O processo de reticulação dos substratos foi realizado com secagem em estufa. O MTES e a resina de PMS são reticulados pela reação de condensação dos grupos metóxi, etóxi e hidroxilícos com liberação de metanol, etanol e água, respectivamente [21, 26, 27].
Para evitar a formação de trincas e bolhas causadas pela evaporação dos produtos de condensação, os substratos foram secos em etapas: 60 °C/1 h, 90 °C/1 h e 120 °C/4 h.
As pirólises foram realizadas em forno elétrico tubular com resistência de super kantal. Os substratos foram aquecidos em fluxo contínuo de nitrogênio (N2 - 99,999%) até as temperaturas de 1400 ºC e 1500 °C, permanecendo no patamar por 2 h. A taxa de aquecimento foi de 3 °C/min e a de resfriamento, de 3 a 10 °C/min. Os substratos foram empilhados, colocando-se pó de alumina entre eles, para evitar que reagissem ou empenassem durante a pirólise.
Também foram processados substratos com três camadas, obtidas pela sobreposição de suspensões, com espessura aproximada de 300 µm cada uma. Foram preparadas suspensões das composições 2M-P(Si/3AlO) e 4M(Si/AlO), sendo as camadas externas (primeira e terceira) da composição 2M-P(Si/3AlO). Para a preparação destes materiais foi adotado processo similar ao utilizado para os substratos de camada única, aplicando-se uma suspensão sobre a outra após secagem de cada camada por 24 h em temperatura ambiente e após esta etapa os substratos foram secos em estufa.
Os substratos foram caracterizados utilizando as seguintes técnicas: termogravimetria (TG), para análise de perda de massa durante o processo de pirólise até a temperatura de 1000 ºC (Perkin Elmer TGA-7); determinação da massa específica aparente e porosidade, pelo método de imersão; difração de raios X (DRX-Phillips PW 18/30), para análise das fases cristalinas presentes após a pirólise; microscopia eletrônica de varredura (MEV-Cambridge Instruments) e de transmissão (MET-JEOL:JEM 200C), para análise microestrutural; difusividade térmica (Holometrix Thermaflash 2200, método Cowan), pelo método de flash de laser com aquecimento em vácuo, nas temperaturas 25, 200, 400, 600, 800 e 1000 ºC; capacidade térmica (Calorímetro Setaram DSC, para medidas em temperatura ambiente e Calorímetro Setaram Multi HTC, para medidas nas temperaturas de 200, 400, 600, 800 e 1000 ºC).
RESULTADOS E DISCUSSÃO
A técnica de colagem por fita aplicada às suspensões preparadas com polissiloxanos e cargas ativa e inerte seguida de pirólise apresentou ótimos resultados quanto à viabilidade de sua utilização.
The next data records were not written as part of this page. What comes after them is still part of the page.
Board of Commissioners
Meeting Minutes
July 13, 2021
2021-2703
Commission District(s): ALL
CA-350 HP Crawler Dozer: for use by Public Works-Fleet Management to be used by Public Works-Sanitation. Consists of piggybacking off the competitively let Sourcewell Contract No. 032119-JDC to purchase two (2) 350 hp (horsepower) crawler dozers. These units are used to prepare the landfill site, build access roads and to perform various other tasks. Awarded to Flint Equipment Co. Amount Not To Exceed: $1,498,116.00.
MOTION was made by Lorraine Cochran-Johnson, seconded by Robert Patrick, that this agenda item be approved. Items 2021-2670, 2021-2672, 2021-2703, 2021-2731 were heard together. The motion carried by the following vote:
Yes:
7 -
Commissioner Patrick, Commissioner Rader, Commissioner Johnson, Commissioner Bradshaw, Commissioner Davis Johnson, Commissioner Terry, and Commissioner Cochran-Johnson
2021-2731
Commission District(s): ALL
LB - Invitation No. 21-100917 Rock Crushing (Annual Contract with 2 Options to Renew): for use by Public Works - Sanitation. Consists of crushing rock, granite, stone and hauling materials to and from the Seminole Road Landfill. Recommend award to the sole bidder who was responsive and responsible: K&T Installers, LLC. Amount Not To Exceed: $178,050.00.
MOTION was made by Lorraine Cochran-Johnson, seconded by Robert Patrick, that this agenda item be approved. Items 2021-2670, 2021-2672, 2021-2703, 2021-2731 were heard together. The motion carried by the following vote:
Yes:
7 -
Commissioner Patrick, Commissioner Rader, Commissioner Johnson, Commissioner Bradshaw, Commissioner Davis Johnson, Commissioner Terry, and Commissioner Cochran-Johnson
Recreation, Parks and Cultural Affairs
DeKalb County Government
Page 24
Os substratos cerâmicos obtidos não apresentaram deformação, empenamento ou trincas visíveis a olho nu após as pirólises em atmosfera de N2.
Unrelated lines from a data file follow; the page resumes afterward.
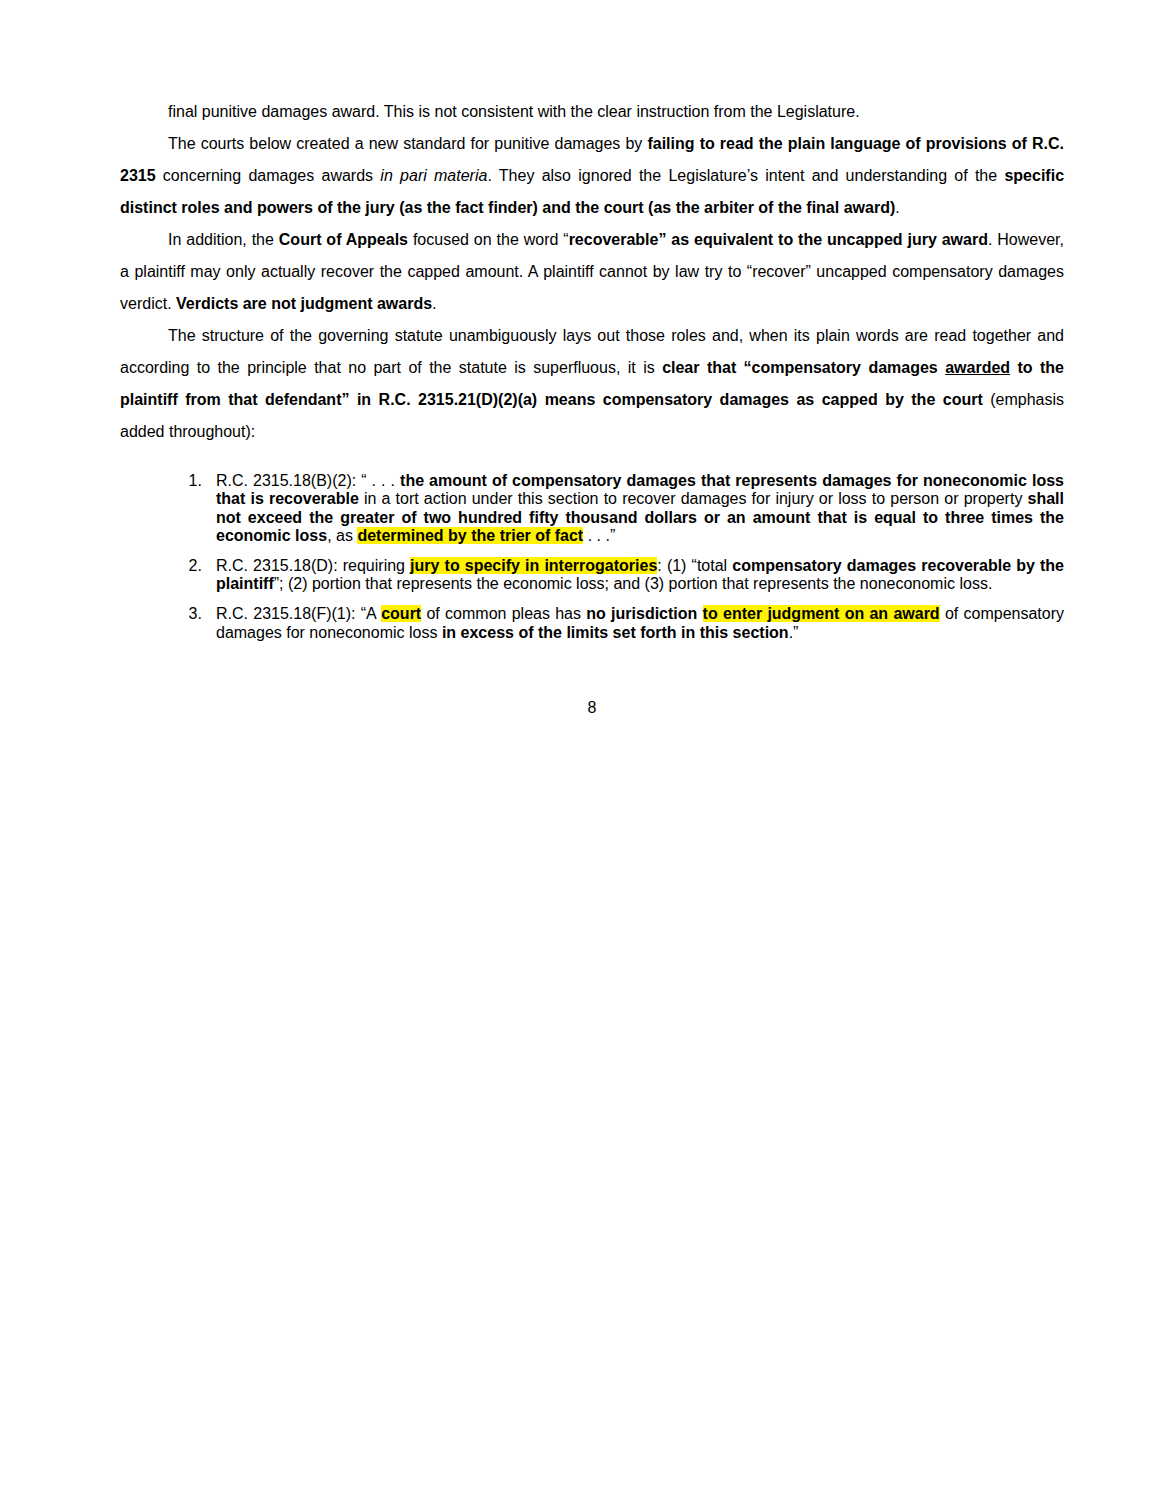final punitive damages award. This is not consistent with the clear instruction from the Legislature.
The courts below created a new standard for punitive damages by failing to read the plain language of provisions of R.C. 2315 concerning damages awards in pari materia. They also ignored the Legislature’s intent and understanding of the specific distinct roles and powers of the jury (as the fact finder) and the court (as the arbiter of the final award).
In addition, the Court of Appeals focused on the word “recoverable” as equivalent to the uncapped jury award. However, a plaintiff may only actually recover the capped amount. A plaintiff cannot by law try to “recover” uncapped compensatory damages verdict. Verdicts are not judgment awards.
The structure of the governing statute unambiguously lays out those roles and, when its plain words are read together and according to the principle that no part of the statute is superfluous, it is clear that “compensatory damages awarded to the plaintiff from that defendant” in R.C. 2315.21(D)(2)(a) means compensatory damages as capped by the court (emphasis added throughout):
R.C. 2315.18(B)(2): “ . . . the amount of compensatory damages that represents damages for noneconomic loss that is recoverable in a tort action under this section to recover damages for injury or loss to person or property shall not exceed the greater of two hundred fifty thousand dollars or an amount that is equal to three times the economic loss, as determined by the trier of fact . . .”
R.C. 2315.18(D): requiring jury to specify in interrogatories: (1) “total compensatory damages recoverable by the plaintiff”; (2) portion that represents the economic loss; and (3) portion that represents the noneconomic loss.
R.C. 2315.18(F)(1): “A court of common pleas has no jurisdiction to enter judgment on an award of compensatory damages for noneconomic loss in excess of the limits set forth in this section.”
8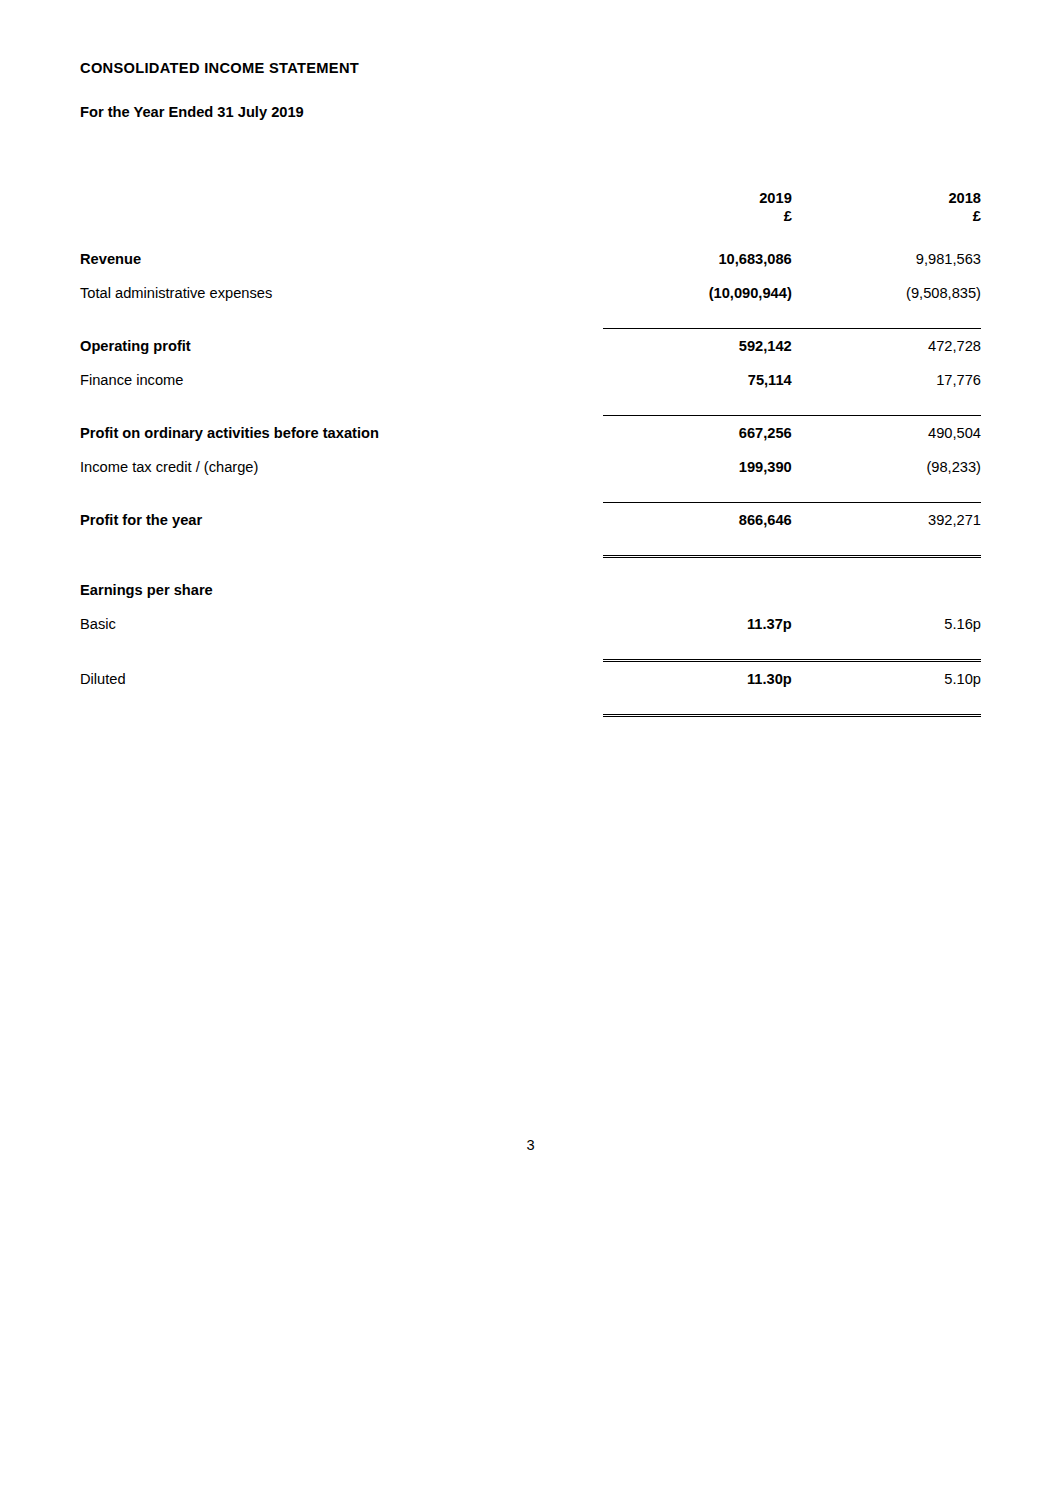CONSOLIDATED INCOME STATEMENT
For the Year Ended 31 July 2019
| | 2019 £ | 2018 £ |
| --- | --- | --- |
| Revenue | 10,683,086 | 9,981,563 |
| Total administrative expenses | (10,090,944) | (9,508,835) |
| Operating profit | 592,142 | 472,728 |
| Finance income | 75,114 | 17,776 |
| Profit on ordinary activities before taxation | 667,256 | 490,504 |
| Income tax credit / (charge) | 199,390 | (98,233) |
| Profit for the year | 866,646 | 392,271 |
| Earnings per share | | |
| Basic | 11.37p | 5.16p |
| Diluted | 11.30p | 5.10p |
3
A perda de massa dos substratos 4M(Si/AlO) e M-P(Si/AlO) foi monitorada por TG até a temperatura de 1000 ºC, em atmosfera de N2 (Fig. 1). A perda de massa total ao final da análise é praticamente a mesma para os dois substratos ( 6,5%). Porém, esta perda ocorre de maneira diferenciada em função da composição da fase polimérica de cada um.
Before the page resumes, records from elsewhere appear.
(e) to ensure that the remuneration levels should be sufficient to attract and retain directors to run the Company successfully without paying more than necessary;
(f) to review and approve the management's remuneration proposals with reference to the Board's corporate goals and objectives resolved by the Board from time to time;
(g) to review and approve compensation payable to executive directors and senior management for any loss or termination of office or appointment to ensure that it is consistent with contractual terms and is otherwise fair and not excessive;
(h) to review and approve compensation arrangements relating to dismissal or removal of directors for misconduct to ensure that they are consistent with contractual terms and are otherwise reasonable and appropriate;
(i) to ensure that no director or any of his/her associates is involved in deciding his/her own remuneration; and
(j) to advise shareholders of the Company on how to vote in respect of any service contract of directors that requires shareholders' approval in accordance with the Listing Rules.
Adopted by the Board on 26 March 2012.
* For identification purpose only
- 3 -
Na curva de perda de massa em função da temperatura do substrato 4M(Si/AlO) (Fig. 1a) são observadas duas etapas de maior perda de massa. A primeira ocorre na faixa de temperatura de 150 a 300 ºC e está relacionada à perda de voláteis produzidos como subprodutos de reticulação. A segunda etapa ocorre entre 600 e 800 ºC e está associada à liberação de CH4 e H2 resultantes da degradação do polímero, quebra de ligações e conseqüente mineralização do material. O substrato M-P(Si/AlO), que tem a fase polimérica composta pela mistura de PMS e PPS, apresenta menor perda de massa na etapa inicial da pirólise (Fig. 1b), devido a reticulação do PPS se dar por poliadição, na qual não são liberados subprodutos voláteis. Porém, na faixa de temperatura de 500 a 700 ºC ocorre perda de massa devido à quebra de ligações com anéis aromáticos Si-(C6H5) presentes no PPS e conseqüente liberação de C6H6.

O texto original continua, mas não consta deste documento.